Exercise description ▸ Transcribe every line of text in the entries below word for word, leaving out the pictures.

* Start Supplied records *

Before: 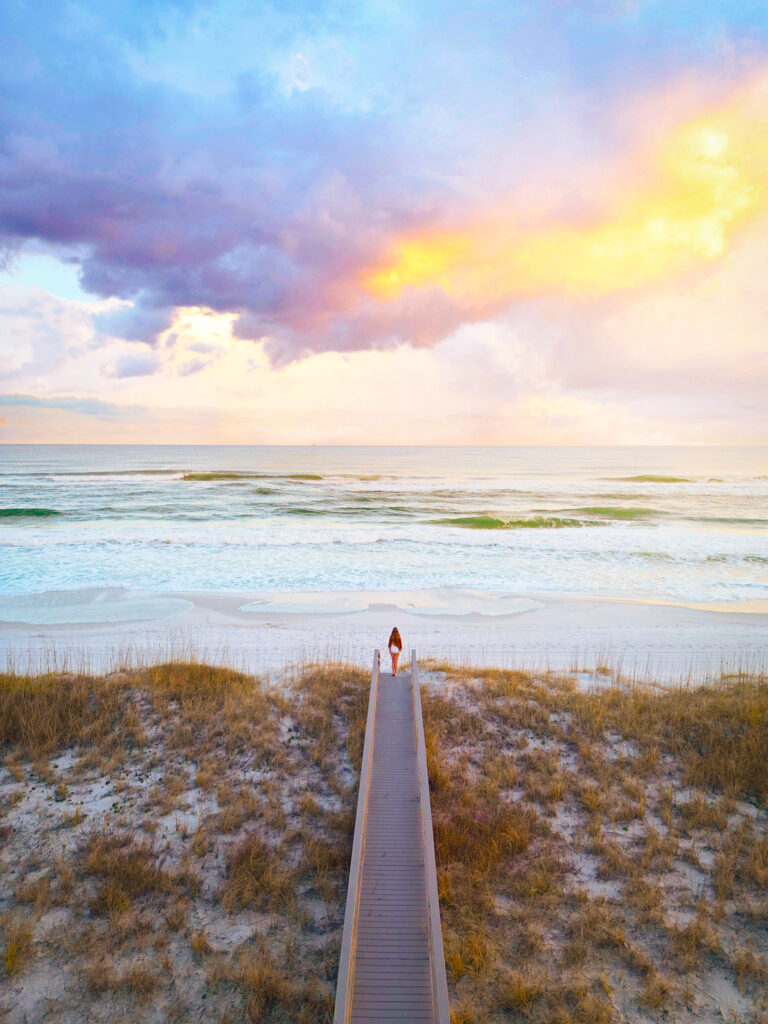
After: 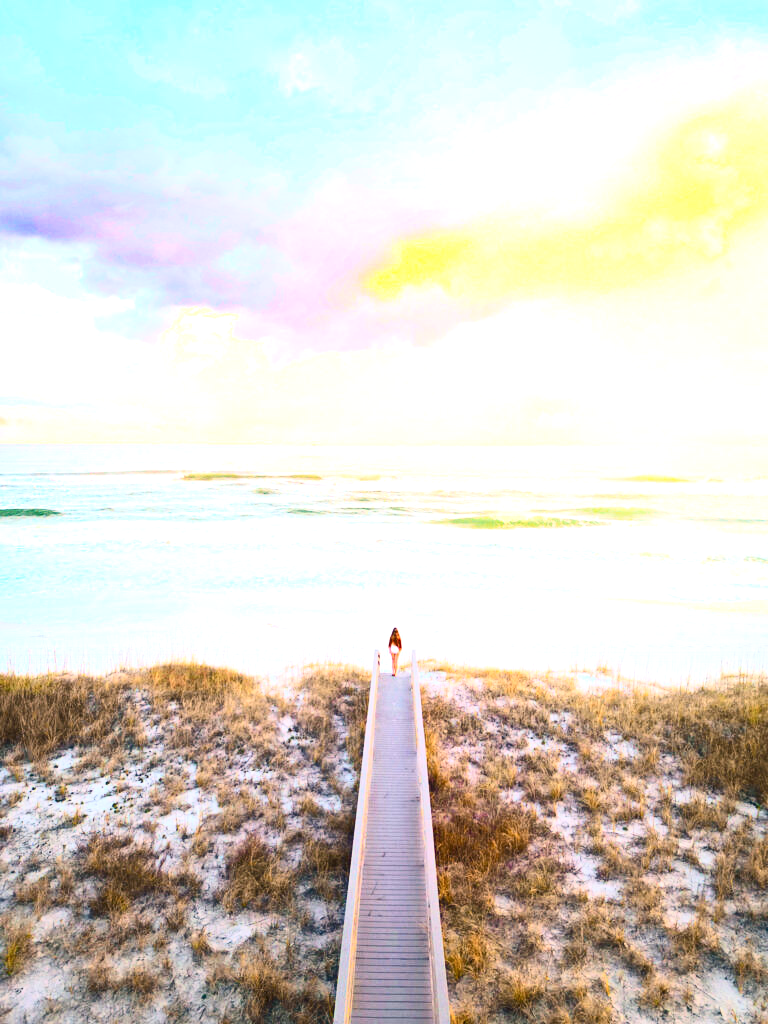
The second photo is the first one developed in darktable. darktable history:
exposure: exposure 0.94 EV, compensate exposure bias true, compensate highlight preservation false
contrast brightness saturation: contrast 0.382, brightness 0.102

* End Supplied records *

Problem solution ▸
Before: 
After: 
The second photo is the first one developed in darktable. darktable history:
exposure: exposure 0.94 EV, compensate exposure bias true, compensate highlight preservation false
contrast brightness saturation: contrast 0.382, brightness 0.102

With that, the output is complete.